Und diese könnte groß ausfallen, denn: Die Saints und die Las Vegas Raiders hatten zuletzt schon eine halbe Million US-Dollar an die Liga für Verstöße gegen die Hygienevorschriften zahlen müssen. Auch Draft-Picks waren abgezogen worden. Nicht nur im ganzen Land, auch bei den 32 Teams steigen die Corona-Fälle scheinbar unaufhaltsam an. Bei den Baltimore Ravens stehen etwa gleich 20 Spieler auf der COVID-19-Liste, darunter Quarterback Lamar Jackson. Das Spiel in Pittsburgh zur Primetime an Thanksgiving musste verlegt werden, erst auf Sonntag, nun auf Mittwoch (MEZ).

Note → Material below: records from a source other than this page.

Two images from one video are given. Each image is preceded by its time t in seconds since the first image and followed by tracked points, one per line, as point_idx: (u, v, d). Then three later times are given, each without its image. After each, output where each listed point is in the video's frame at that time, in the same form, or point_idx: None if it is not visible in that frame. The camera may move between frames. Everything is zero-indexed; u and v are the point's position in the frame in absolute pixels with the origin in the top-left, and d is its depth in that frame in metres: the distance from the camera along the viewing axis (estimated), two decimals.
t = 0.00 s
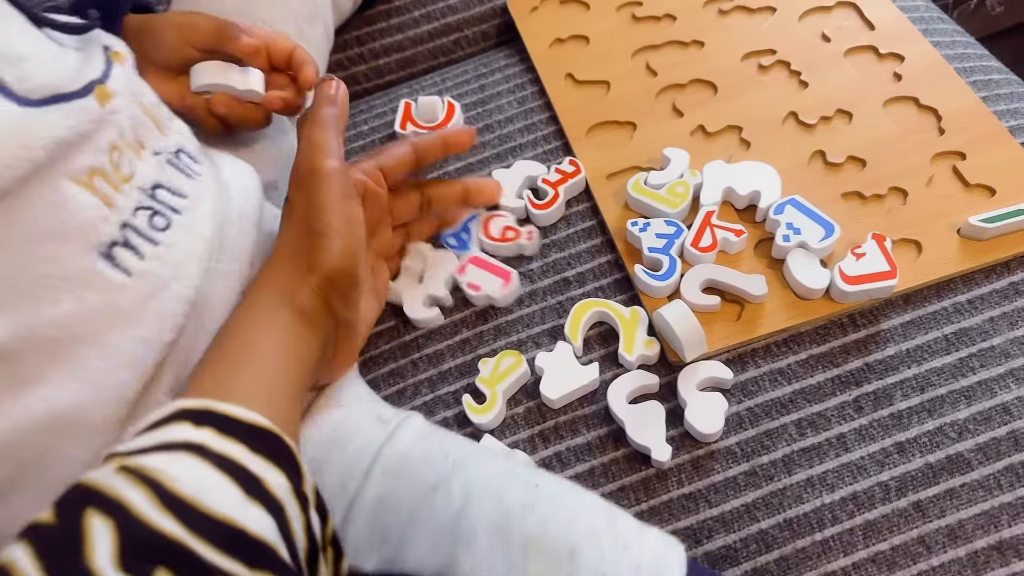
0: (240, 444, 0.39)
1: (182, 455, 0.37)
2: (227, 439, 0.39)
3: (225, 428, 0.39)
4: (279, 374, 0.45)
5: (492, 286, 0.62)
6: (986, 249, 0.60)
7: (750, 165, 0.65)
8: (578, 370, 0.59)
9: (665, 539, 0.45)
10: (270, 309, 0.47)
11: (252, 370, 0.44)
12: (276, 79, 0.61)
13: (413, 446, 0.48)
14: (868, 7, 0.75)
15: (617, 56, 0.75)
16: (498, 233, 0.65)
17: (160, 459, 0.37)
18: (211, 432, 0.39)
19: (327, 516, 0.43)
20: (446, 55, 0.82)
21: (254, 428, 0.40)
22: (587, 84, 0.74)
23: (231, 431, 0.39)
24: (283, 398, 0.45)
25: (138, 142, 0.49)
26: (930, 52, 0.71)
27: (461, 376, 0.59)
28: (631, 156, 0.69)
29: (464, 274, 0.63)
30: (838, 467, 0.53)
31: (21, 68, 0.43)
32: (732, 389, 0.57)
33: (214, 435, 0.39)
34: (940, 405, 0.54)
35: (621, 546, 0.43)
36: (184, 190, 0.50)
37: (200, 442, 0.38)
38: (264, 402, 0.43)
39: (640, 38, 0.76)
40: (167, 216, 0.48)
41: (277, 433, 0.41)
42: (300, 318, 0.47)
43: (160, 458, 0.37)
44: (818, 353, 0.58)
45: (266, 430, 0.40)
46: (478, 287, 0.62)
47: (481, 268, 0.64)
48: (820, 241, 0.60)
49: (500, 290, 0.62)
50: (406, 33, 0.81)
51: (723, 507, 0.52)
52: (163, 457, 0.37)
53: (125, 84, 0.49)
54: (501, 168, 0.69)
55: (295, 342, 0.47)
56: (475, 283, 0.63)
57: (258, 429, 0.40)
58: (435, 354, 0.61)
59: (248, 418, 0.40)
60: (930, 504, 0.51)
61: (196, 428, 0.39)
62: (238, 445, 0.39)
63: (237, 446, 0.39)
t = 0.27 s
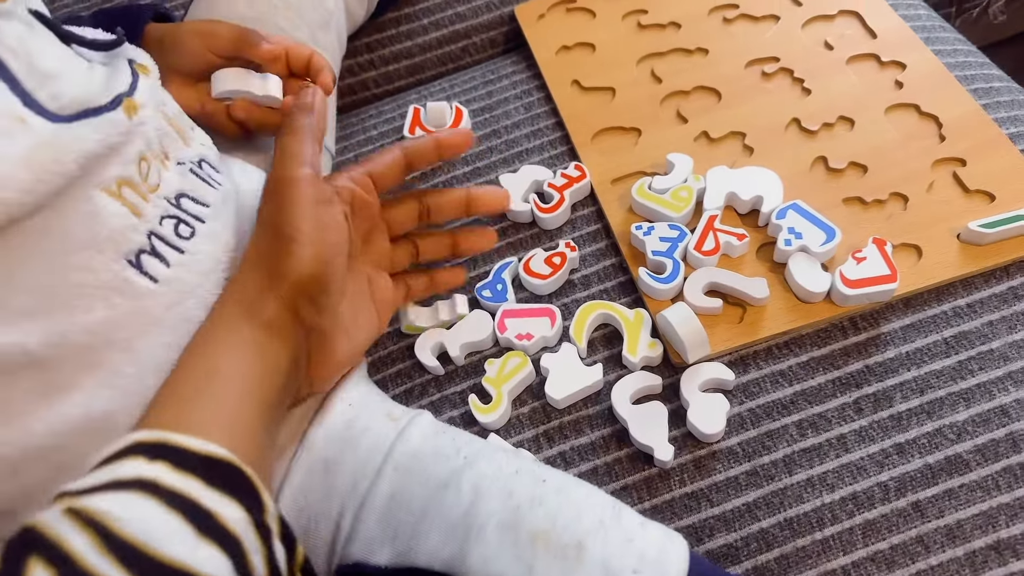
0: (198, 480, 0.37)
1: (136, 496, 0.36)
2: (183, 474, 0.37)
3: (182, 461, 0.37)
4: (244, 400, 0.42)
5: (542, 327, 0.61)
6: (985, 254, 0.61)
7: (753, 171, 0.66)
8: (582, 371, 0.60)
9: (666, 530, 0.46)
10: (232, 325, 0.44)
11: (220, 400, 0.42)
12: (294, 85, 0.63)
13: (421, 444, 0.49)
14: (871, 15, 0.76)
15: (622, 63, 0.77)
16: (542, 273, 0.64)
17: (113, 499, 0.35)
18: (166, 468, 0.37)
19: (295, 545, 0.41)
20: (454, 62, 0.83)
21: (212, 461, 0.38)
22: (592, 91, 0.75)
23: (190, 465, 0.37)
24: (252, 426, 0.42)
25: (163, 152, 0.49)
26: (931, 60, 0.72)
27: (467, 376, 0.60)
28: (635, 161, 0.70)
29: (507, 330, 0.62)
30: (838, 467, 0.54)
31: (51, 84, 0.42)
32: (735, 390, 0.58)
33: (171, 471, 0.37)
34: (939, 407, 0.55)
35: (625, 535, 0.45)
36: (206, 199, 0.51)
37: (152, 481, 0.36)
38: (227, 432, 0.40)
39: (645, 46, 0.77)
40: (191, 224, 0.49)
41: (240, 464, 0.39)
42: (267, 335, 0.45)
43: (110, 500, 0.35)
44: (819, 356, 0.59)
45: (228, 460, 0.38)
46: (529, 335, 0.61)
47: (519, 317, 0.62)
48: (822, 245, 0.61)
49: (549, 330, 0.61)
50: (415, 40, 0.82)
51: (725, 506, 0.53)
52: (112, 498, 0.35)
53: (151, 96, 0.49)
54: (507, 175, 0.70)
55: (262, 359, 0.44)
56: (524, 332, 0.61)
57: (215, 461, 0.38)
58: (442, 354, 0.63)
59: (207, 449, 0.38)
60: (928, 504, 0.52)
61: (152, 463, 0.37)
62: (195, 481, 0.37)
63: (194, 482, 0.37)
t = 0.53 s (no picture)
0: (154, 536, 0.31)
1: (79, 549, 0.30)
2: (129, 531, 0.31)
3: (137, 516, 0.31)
4: (208, 420, 0.36)
5: (536, 335, 0.62)
6: (975, 262, 0.61)
7: (745, 179, 0.67)
8: (575, 378, 0.60)
9: (655, 539, 0.47)
10: (206, 332, 0.38)
11: (161, 422, 0.34)
12: (303, 106, 0.66)
13: (415, 452, 0.50)
14: (863, 25, 0.76)
15: (617, 73, 0.77)
16: (537, 281, 0.64)
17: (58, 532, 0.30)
18: (120, 522, 0.31)
19: None
20: (451, 72, 0.84)
21: (172, 515, 0.32)
22: (587, 101, 0.76)
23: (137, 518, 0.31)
24: (199, 459, 0.35)
25: (174, 174, 0.51)
26: (922, 69, 0.72)
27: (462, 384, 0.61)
28: (629, 170, 0.70)
29: (501, 337, 0.62)
30: (829, 473, 0.54)
31: (67, 117, 0.43)
32: (726, 397, 0.58)
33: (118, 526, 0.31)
34: (929, 413, 0.56)
35: (614, 541, 0.45)
36: (215, 217, 0.53)
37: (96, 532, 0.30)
38: (187, 455, 0.34)
39: (639, 56, 0.78)
40: (203, 243, 0.50)
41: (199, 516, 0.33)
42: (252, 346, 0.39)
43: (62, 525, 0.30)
44: (810, 363, 0.59)
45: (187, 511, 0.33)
46: (523, 342, 0.62)
47: (514, 324, 0.63)
48: (813, 253, 0.62)
49: (545, 338, 0.62)
50: (412, 50, 0.83)
51: (716, 512, 0.54)
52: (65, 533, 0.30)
53: (163, 116, 0.52)
54: (502, 184, 0.71)
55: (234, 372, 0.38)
56: (518, 339, 0.62)
57: (184, 514, 0.32)
58: (437, 361, 0.63)
59: (165, 494, 0.32)
60: (918, 511, 0.52)
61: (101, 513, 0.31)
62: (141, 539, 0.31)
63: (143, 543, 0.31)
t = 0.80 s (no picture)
0: None
1: None
2: None
3: None
4: (266, 510, 0.39)
5: (535, 336, 0.62)
6: (973, 262, 0.61)
7: (743, 180, 0.67)
8: (574, 378, 0.60)
9: (655, 533, 0.47)
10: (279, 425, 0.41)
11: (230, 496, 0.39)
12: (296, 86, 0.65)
13: (415, 448, 0.50)
14: (861, 26, 0.77)
15: (616, 74, 0.78)
16: (536, 281, 0.65)
17: None
18: None
19: None
20: (450, 74, 0.85)
21: None
22: (585, 102, 0.76)
23: None
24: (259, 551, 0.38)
25: (150, 220, 0.45)
26: (921, 70, 0.72)
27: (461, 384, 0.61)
28: (628, 171, 0.71)
29: (500, 338, 0.62)
30: (826, 472, 0.54)
31: (37, 177, 0.39)
32: (725, 397, 0.59)
33: None
34: (926, 413, 0.56)
35: (614, 535, 0.46)
36: (191, 260, 0.46)
37: None
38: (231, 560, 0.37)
39: (638, 57, 0.78)
40: (179, 291, 0.44)
41: None
42: (306, 450, 0.41)
43: None
44: (808, 362, 0.59)
45: None
46: (522, 343, 0.62)
47: (513, 325, 0.63)
48: (811, 253, 0.62)
49: (543, 338, 0.62)
50: (412, 52, 0.83)
51: (715, 511, 0.54)
52: None
53: (145, 171, 0.44)
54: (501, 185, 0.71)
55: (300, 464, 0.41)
56: (518, 340, 0.62)
57: None
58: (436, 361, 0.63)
59: None
60: (915, 509, 0.52)
61: None
62: None
63: None
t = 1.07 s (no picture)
0: None
1: None
2: None
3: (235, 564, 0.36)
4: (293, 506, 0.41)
5: (544, 331, 0.63)
6: (977, 261, 0.62)
7: (750, 179, 0.68)
8: (582, 374, 0.61)
9: (664, 523, 0.47)
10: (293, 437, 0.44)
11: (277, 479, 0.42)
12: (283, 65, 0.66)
13: (428, 440, 0.51)
14: (867, 29, 0.77)
15: (624, 75, 0.79)
16: (545, 278, 0.66)
17: None
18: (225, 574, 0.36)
19: None
20: (460, 75, 0.86)
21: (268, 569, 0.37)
22: (594, 102, 0.77)
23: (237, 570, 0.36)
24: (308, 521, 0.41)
25: (148, 180, 0.46)
26: (926, 72, 0.73)
27: (470, 379, 0.62)
28: (635, 171, 0.71)
29: (509, 334, 0.63)
30: (832, 467, 0.55)
31: (33, 128, 0.40)
32: (731, 393, 0.59)
33: None
34: (931, 409, 0.56)
35: (624, 527, 0.46)
36: (189, 222, 0.48)
37: None
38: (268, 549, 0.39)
39: (645, 59, 0.79)
40: (176, 251, 0.46)
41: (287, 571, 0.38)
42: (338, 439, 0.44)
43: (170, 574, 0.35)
44: (814, 359, 0.60)
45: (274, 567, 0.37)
46: (531, 339, 0.63)
47: (522, 322, 0.64)
48: (817, 251, 0.63)
49: (552, 333, 0.63)
50: (422, 53, 0.85)
51: (721, 505, 0.55)
52: None
53: (139, 132, 0.46)
54: (510, 184, 0.72)
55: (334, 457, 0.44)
56: (527, 336, 0.63)
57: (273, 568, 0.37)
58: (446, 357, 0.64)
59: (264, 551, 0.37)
60: (921, 504, 0.53)
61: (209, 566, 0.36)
62: None
63: None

Im Januar sollen schließlich die Play-offs über die Bühne gehen, die NFL denkt deswegen über "lokale Bubbles" nach. Das würde bedeuten: Isolation aller Beteiligten in Hotels, Reduktion der Kontakte auf ein Minimum. Und falls Spiele in den nächsten Wochen tatsächlich nicht stattfinden können, könnten die Play-offs von 14 auf 16 Teams aufgestockt werden.